▶ **What the task requires**
Copy out the line that contains "- (UInt32) Código de Saída" and the lines after it through the final one in the entries below, exactly, with no other lines.

Source texts of formatted documents
· · · · ·

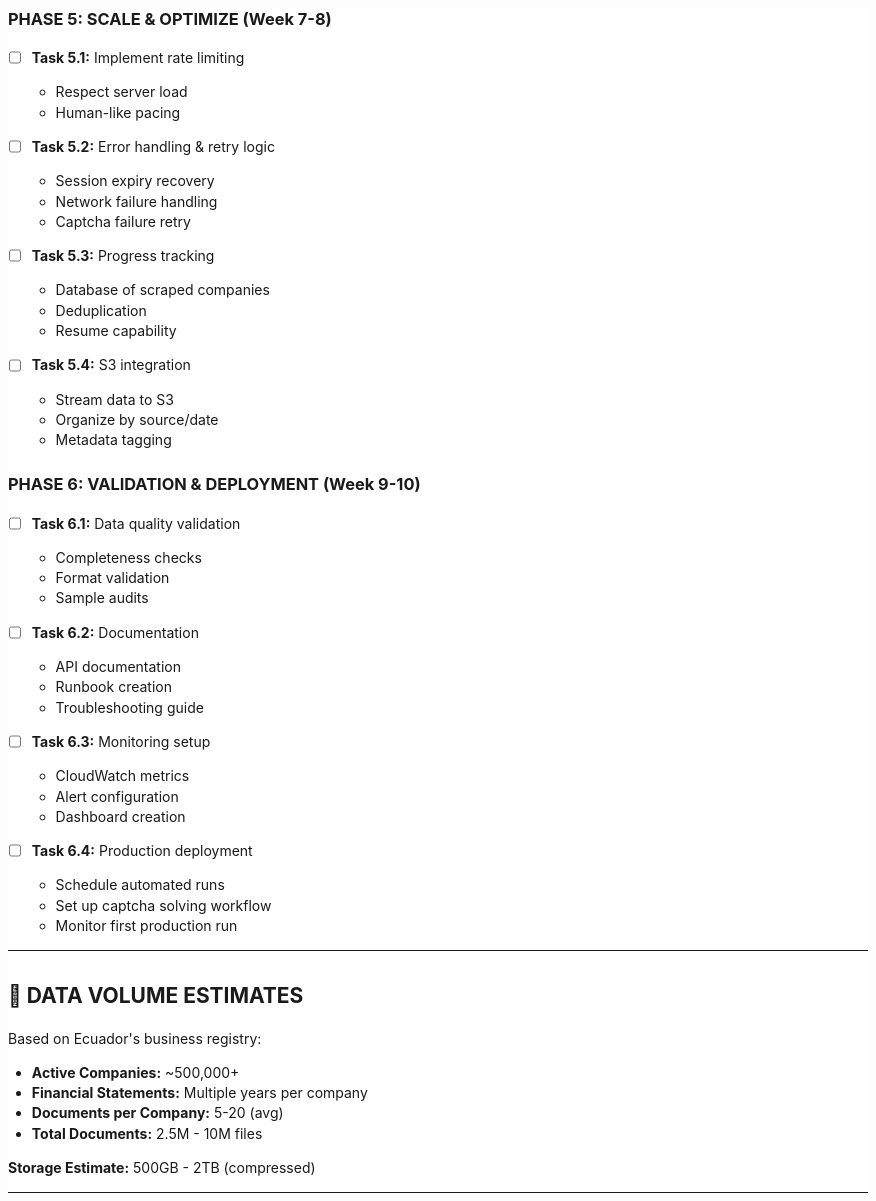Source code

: ### **PHASE 5: SCALE & OPTIMIZE (Week 7-8)**
- [ ] **Task 5.1:** Implement rate limiting
  - Respect server load
  - Human-like pacing
  
- [ ] **Task 5.2:** Error handling & retry logic
  - Session expiry recovery
  - Network failure handling
  - Captcha failure retry

- [ ] **Task 5.3:** Progress tracking
  - Database of scraped companies
  - Deduplication
  - Resume capability

- [ ] **Task 5.4:** S3 integration
  - Stream data to S3
  - Organize by source/date
  - Metadata tagging

### **PHASE 6: VALIDATION & DEPLOYMENT (Week 9-10)**
- [ ] **Task 6.1:** Data quality validation
  - Completeness checks
  - Format validation
  - Sample audits

- [ ] **Task 6.2:** Documentation
  - API documentation
  - Runbook creation
  - Troubleshooting guide

- [ ] **Task 6.3:** Monitoring setup
  - CloudWatch metrics
  - Alert configuration
  - Dashboard creation

- [ ] **Task 6.4:** Production deployment
  - Schedule automated runs
  - Set up captcha solving workflow
  - Monitor first production run

---

## 🎯 DATA VOLUME ESTIMATES

Based on Ecuador's business registry:
- **Active Companies:** ~500,000+
- **Financial Statements:** Multiple years per company
- **Documents per Company:** 5-20 (avg)
- **Total Documents:** 2.5M - 10M files

**Storage Estimate:** 500GB - 2TB (compressed)

---
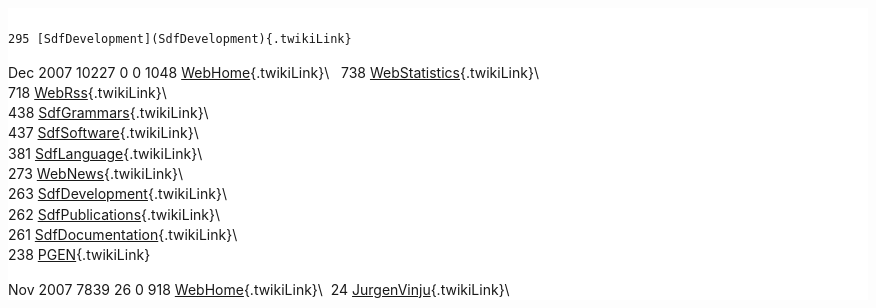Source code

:                                                                                                                                                                                                                                                                                                                                                  295 [SdfDevelopment](SdfDevelopment){.twikiLink}                                         

  Dec 2007                                                                            10227                                                                              0                                                                                  0                                                                                    1048 [WebHome](WebHome){.twikiLink}\                                                      
                                                                                                                                                                                                                                                                                                                                                 738 [WebStatistics](WebStatistics){.twikiLink}\                                          
                                                                                                                                                                                                                                                                                                                                                 718 [WebRss](WebRss){.twikiLink}\                                                        
                                                                                                                                                                                                                                                                                                                                                 438 [SdfGrammars](SdfGrammars){.twikiLink}\                                              
                                                                                                                                                                                                                                                                                                                                                 437 [SdfSoftware](SdfSoftware){.twikiLink}\                                              
                                                                                                                                                                                                                                                                                                                                                 381 [SdfLanguage](SdfLanguage){.twikiLink}\                                              
                                                                                                                                                                                                                                                                                                                                                 273 [WebNews](WebNews){.twikiLink}\                                                      
                                                                                                                                                                                                                                                                                                                                                 263 [SdfDevelopment](SdfDevelopment){.twikiLink}\                                        
                                                                                                                                                                                                                                                                                                                                                 262 [SdfPublications](SdfPublications){.twikiLink}\                                      
                                                                                                                                                                                                                                                                                                                                                 261 [SdfDocumentation](SdfDocumentation){.twikiLink}\                                    
                                                                                                                                                                                                                                                                                                                                                 238 [PGEN](PGEN){.twikiLink}                                                             

  Nov 2007                                                                            7839                                                                               26                                                                                 0                                                                                    918 [WebHome](WebHome){.twikiLink}\                                                       24 [JurgenVinju](../Main/JurgenVinju){.twikiLink}\
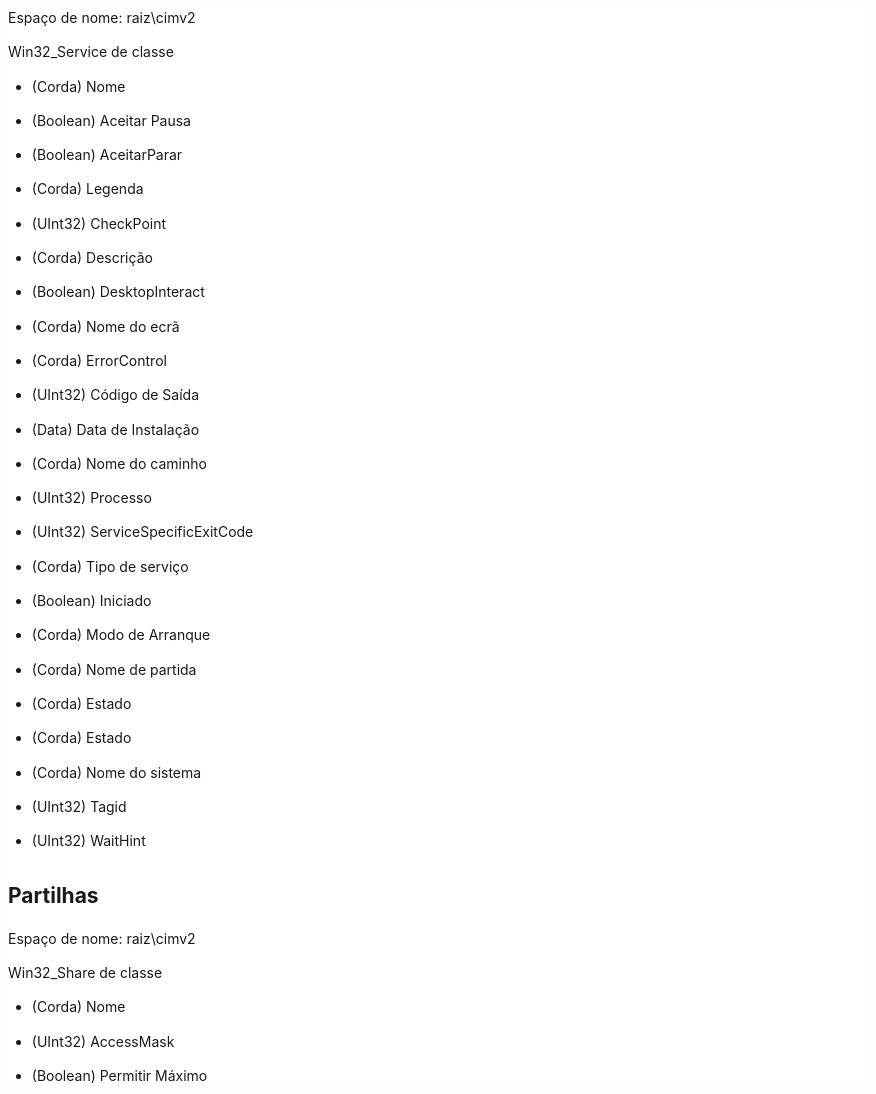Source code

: Espaço de nome: raiz\cimv2

Win32_Service de classe


- (Corda) Nome

- (Boolean) Aceitar Pausa

- (Boolean) AceitarParar

- (Corda) Legenda

- (UInt32) CheckPoint

- (Corda) Descrição

- (Boolean) DesktopInteract

- (Corda) Nome do ecrã

- (Corda) ErrorControl

- (UInt32) Código de Saída

- (Data) Data de Instalação

- (Corda) Nome do caminho

- (UInt32) Processo

- (UInt32) ServiceSpecificExitCode

- (Corda) Tipo de serviço

- (Boolean) Iniciado

- (Corda) Modo de Arranque

- (Corda) Nome de partida

- (Corda) Estado

- (Corda) Estado

- (Corda) Nome do sistema

- (UInt32) Tagid

- (UInt32) WaitHint



## <a name="shares"></a>Partilhas

Espaço de nome: raiz\cimv2

Win32_Share de classe


- (Corda) Nome

- (UInt32) AccessMask

- (Boolean) Permitir Máximo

· · · · ·

▶ **Answer to the exercise**
- (UInt32) Código de Saída

- (Data) Data de Instalação

- (Corda) Nome do caminho

- (UInt32) Processo

- (UInt32) ServiceSpecificExitCode

- (Corda) Tipo de serviço

- (Boolean) Iniciado

- (Corda) Modo de Arranque

- (Corda) Nome de partida

- (Corda) Estado

- (Corda) Estado

- (Corda) Nome do sistema

- (UInt32) Tagid

- (UInt32) WaitHint



## <a name="shares"></a>Partilhas

Espaço de nome: raiz\cimv2

Win32_Share de classe


- (Corda) Nome

- (UInt32) AccessMask

- (Boolean) Permitir Máximo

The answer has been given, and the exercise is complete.